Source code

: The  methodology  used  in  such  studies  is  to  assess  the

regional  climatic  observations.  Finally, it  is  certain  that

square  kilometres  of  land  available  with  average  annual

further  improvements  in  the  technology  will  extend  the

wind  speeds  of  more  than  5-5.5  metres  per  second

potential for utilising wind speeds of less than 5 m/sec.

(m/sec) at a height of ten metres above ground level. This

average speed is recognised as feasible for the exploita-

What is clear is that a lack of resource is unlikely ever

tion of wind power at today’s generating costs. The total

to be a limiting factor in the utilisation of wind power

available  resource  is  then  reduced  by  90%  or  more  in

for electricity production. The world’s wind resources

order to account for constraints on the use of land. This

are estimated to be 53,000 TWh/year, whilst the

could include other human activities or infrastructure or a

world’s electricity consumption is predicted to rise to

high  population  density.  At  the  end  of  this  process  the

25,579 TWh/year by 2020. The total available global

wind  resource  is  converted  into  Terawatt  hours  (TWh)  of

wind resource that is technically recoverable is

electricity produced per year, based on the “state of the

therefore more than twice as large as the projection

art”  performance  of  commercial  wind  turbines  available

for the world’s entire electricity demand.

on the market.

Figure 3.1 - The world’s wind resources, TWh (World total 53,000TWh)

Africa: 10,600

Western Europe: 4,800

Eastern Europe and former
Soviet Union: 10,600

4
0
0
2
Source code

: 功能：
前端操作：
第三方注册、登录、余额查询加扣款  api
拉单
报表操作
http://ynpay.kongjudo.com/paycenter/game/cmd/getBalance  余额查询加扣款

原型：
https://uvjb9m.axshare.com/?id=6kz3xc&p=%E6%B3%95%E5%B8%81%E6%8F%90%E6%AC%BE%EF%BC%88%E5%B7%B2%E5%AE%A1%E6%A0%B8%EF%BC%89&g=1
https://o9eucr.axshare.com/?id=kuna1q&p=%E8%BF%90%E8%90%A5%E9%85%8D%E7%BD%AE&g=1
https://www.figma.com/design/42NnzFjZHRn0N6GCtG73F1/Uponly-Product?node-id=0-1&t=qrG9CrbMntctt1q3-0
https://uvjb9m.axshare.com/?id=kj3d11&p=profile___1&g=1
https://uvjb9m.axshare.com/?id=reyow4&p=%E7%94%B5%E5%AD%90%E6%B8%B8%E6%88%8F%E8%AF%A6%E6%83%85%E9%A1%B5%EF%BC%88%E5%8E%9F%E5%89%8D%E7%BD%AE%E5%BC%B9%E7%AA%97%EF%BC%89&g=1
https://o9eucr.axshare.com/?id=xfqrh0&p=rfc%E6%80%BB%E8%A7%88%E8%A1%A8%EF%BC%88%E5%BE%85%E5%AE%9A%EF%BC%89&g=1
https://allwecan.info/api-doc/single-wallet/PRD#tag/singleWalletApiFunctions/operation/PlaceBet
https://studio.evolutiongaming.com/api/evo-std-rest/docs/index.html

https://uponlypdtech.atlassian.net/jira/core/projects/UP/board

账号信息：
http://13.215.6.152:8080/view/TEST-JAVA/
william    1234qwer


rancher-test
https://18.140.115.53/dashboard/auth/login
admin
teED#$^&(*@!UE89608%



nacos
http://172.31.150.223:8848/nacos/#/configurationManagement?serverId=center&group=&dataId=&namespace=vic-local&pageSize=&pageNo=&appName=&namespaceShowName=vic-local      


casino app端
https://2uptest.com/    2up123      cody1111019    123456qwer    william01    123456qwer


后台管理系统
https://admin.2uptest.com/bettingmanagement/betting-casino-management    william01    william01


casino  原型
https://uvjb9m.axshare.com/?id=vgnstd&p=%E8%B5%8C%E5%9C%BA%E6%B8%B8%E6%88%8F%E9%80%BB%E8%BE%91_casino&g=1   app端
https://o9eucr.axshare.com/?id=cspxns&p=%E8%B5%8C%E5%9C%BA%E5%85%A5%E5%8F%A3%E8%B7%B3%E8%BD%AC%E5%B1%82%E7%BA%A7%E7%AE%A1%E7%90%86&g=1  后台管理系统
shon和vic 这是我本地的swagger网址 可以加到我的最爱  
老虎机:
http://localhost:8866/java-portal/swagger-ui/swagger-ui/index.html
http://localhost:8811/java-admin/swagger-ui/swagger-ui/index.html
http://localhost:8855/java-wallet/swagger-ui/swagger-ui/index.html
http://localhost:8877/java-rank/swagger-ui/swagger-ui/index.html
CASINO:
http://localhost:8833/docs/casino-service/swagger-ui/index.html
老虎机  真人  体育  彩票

──────

- Instruction
Type out all of the material again, word for word.

- Task output
Source code

: The  methodology  used  in  such  studies  is  to  assess  the

regional  climatic  observations.  Finally, it  is  certain  that

square  kilometres  of  land  available  with  average  annual

further  improvements  in  the  technology  will  extend  the

wind  speeds  of  more  than  5-5.5  metres  per  second

potential for utilising wind speeds of less than 5 m/sec.

(m/sec) at a height of ten metres above ground level. This

average speed is recognised as feasible for the exploita-

What is clear is that a lack of resource is unlikely ever

tion of wind power at today’s generating costs. The total

to be a limiting factor in the utilisation of wind power

available  resource  is  then  reduced  by  90%  or  more  in

for electricity production. The world’s wind resources

order to account for constraints on the use of land. This

are estimated to be 53,000 TWh/year, whilst the

could include other human activities or infrastructure or a

world’s electricity consumption is predicted to rise to

high  population  density.  At  the  end  of  this  process  the

25,579 TWh/year by 2020. The total available global

wind  resource  is  converted  into  Terawatt  hours  (TWh)  of

wind resource that is technically recoverable is

electricity produced per year, based on the “state of the

therefore more than twice as large as the projection

art”  performance  of  commercial  wind  turbines  available

for the world’s entire electricity demand.

on the market.

Figure 3.1 - The world’s wind resources, TWh (World total 53,000TWh)

Africa: 10,600

Western Europe: 4,800

Eastern Europe and former
Soviet Union: 10,600

4
0
0
2
Source code

: 功能：
前端操作：
第三方注册、登录、余额查询加扣款  api
拉单
报表操作
http://ynpay.kongjudo.com/paycenter/game/cmd/getBalance  余额查询加扣款

原型：
https://uvjb9m.axshare.com/?id=6kz3xc&p=%E6%B3%95%E5%B8%81%E6%8F%90%E6%AC%BE%EF%BC%88%E5%B7%B2%E5%AE%A1%E6%A0%B8%EF%BC%89&g=1
https://o9eucr.axshare.com/?id=kuna1q&p=%E8%BF%90%E8%90%A5%E9%85%8D%E7%BD%AE&g=1
https://www.figma.com/design/42NnzFjZHRn0N6GCtG73F1/Uponly-Product?node-id=0-1&t=qrG9CrbMntctt1q3-0
https://uvjb9m.axshare.com/?id=kj3d11&p=profile___1&g=1
https://uvjb9m.axshare.com/?id=reyow4&p=%E7%94%B5%E5%AD%90%E6%B8%B8%E6%88%8F%E8%AF%A6%E6%83%85%E9%A1%B5%EF%BC%88%E5%8E%9F%E5%89%8D%E7%BD%AE%E5%BC%B9%E7%AA%97%EF%BC%89&g=1
https://o9eucr.axshare.com/?id=xfqrh0&p=rfc%E6%80%BB%E8%A7%88%E8%A1%A8%EF%BC%88%E5%BE%85%E5%AE%9A%EF%BC%89&g=1
https://allwecan.info/api-doc/single-wallet/PRD#tag/singleWalletApiFunctions/operation/PlaceBet
https://studio.evolutiongaming.com/api/evo-std-rest/docs/index.html

https://uponlypdtech.atlassian.net/jira/core/projects/UP/board

账号信息：
http://13.215.6.152:8080/view/TEST-JAVA/
william    1234qwer


rancher-test
https://18.140.115.53/dashboard/auth/login
admin
teED#$^&(*@!UE89608%



nacos
http://172.31.150.223:8848/nacos/#/configurationManagement?serverId=center&group=&dataId=&namespace=vic-local&pageSize=&pageNo=&appName=&namespaceShowName=vic-local      


casino app端
https://2uptest.com/    2up123      cody1111019    123456qwer    william01    123456qwer


后台管理系统
https://admin.2uptest.com/bettingmanagement/betting-casino-management    william01    william01


casino  原型
https://uvjb9m.axshare.com/?id=vgnstd&p=%E8%B5%8C%E5%9C%BA%E6%B8%B8%E6%88%8F%E9%80%BB%E8%BE%91_casino&g=1   app端
https://o9eucr.axshare.com/?id=cspxns&p=%E8%B5%8C%E5%9C%BA%E5%85%A5%E5%8F%A3%E8%B7%B3%E8%BD%AC%E5%B1%82%E7%BA%A7%E7%AE%A1%E7%90%86&g=1  后台管理系统
shon和vic 这是我本地的swagger网址 可以加到我的最爱  
老虎机:
http://localhost:8866/java-portal/swagger-ui/swagger-ui/index.html
http://localhost:8811/java-admin/swagger-ui/swagger-ui/index.html
http://localhost:8855/java-wallet/swagger-ui/swagger-ui/index.html
http://localhost:8877/java-rank/swagger-ui/swagger-ui/index.html
CASINO:
http://localhost:8833/docs/casino-service/swagger-ui/index.html
老虎机  真人  体育  彩票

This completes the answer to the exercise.